§ Problem requirements
Below is a listing to repeat exactly, with its pictures left out.

═════ Exercise data

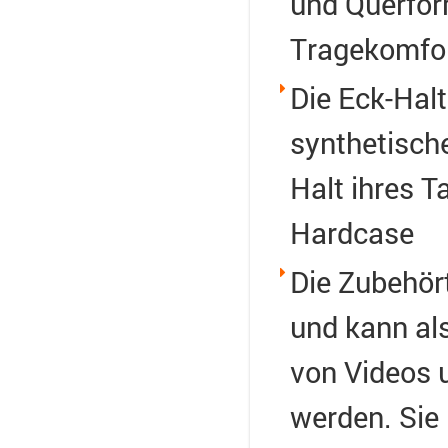
und Querform
Tragekomfo
Die Eck-Hal
synthetisch
Halt ihres T
Hardcase
Die Zubehört
und kann al
von Videos 
werden. Sie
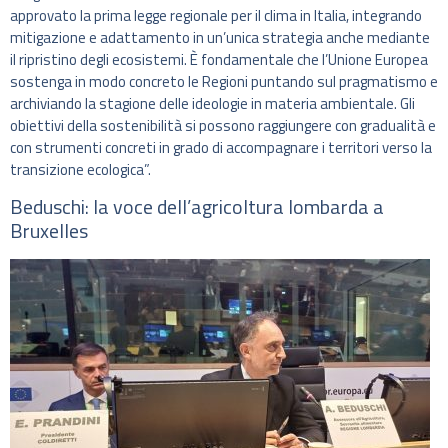
approvato la prima legge regionale per il clima in Italia, integrando
mitigazione e adattamento in un’unica strategia anche mediante
il ripristino degli ecosistemi. È fondamentale che l’Unione Europea
sostenga in modo concreto le Regioni puntando sul pragmatismo e
archiviando la stagione delle ideologie in materia ambientale. Gli
obiettivi della sostenibilità si possono raggiungere con gradualità e
con strumenti concreti in grado di accompagnare i territori verso la
transizione ecologica”.
Beduschi: la voce dell’agricoltura lombarda a
Bruxelles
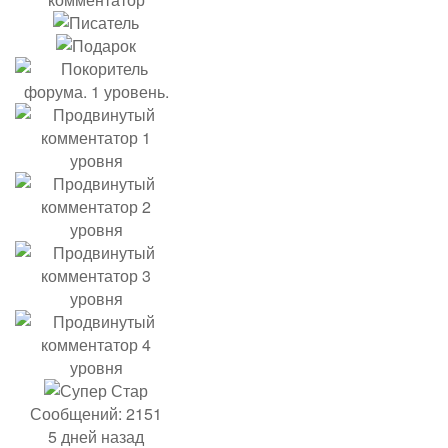
Сообщений: 2151
5 дней назад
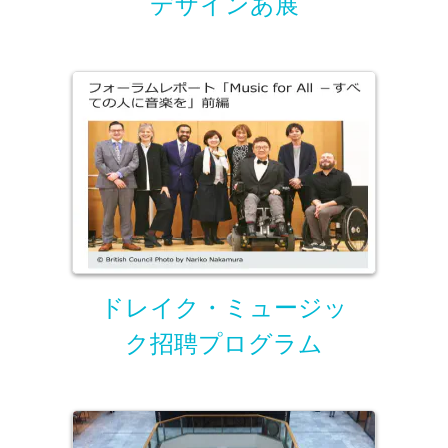
デザインあ展
ドレイク・ミュージッ
ク招聘プログラム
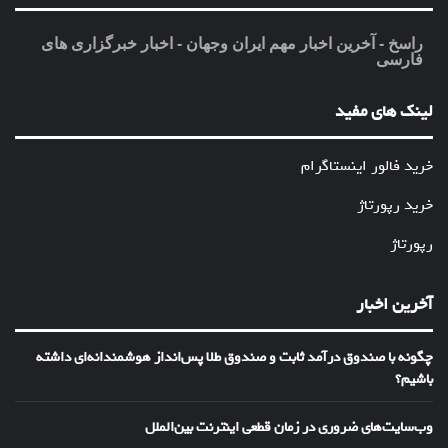
راسخ - آخرین اخبار مهم ایران وجهان - اخبار خبرگزاری های
فارسی
لینک های مفید
خرید فالور اینستاگرام
خرید رپورتاژ
رپورتاژ
آخرین اخبار
چگونه با صندوق درآمد ثابت و صندوق طلا پس‌انداز هوشمندانه‌ای داشته
باشیم؟
وب‌سایت‌های ضروری در زمان قطعی اینترنت بین‌الملل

══════════

§ Task solution
und Querform
Tragekomfo
Die Eck-Hal
synthetisch
Halt ihres T
Hardcase
Die Zubehört
und kann al
von Videos 
werden. Sie
approvato la prima legge regionale per il clima in Italia, integrando
mitigazione e adattamento in un’unica strategia anche mediante
il ripristino degli ecosistemi. È fondamentale che l’Unione Europea
sostenga in modo concreto le Regioni puntando sul pragmatismo e
archiviando la stagione delle ideologie in materia ambientale. Gli
obiettivi della sostenibilità si possono raggiungere con gradualità e
con strumenti concreti in grado di accompagnare i territori verso la
transizione ecologica”.
Beduschi: la voce dell’agricoltura lombarda a
Bruxelles
Сообщений: 2151
5 дней назад
デザインあ展
ドレイク・ミュージッ
ク招聘プログラム
راسخ - آخرین اخبار مهم ایران وجهان - اخبار خبرگزاری های
فارسی
لینک های مفید
خرید فالور اینستاگرام
خرید رپورتاژ
رپورتاژ
آخرین اخبار
چگونه با صندوق درآمد ثابت و صندوق طلا پس‌انداز هوشمندانه‌ای داشته
باشیم؟
وب‌سایت‌های ضروری در زمان قطعی اینترنت بین‌الملل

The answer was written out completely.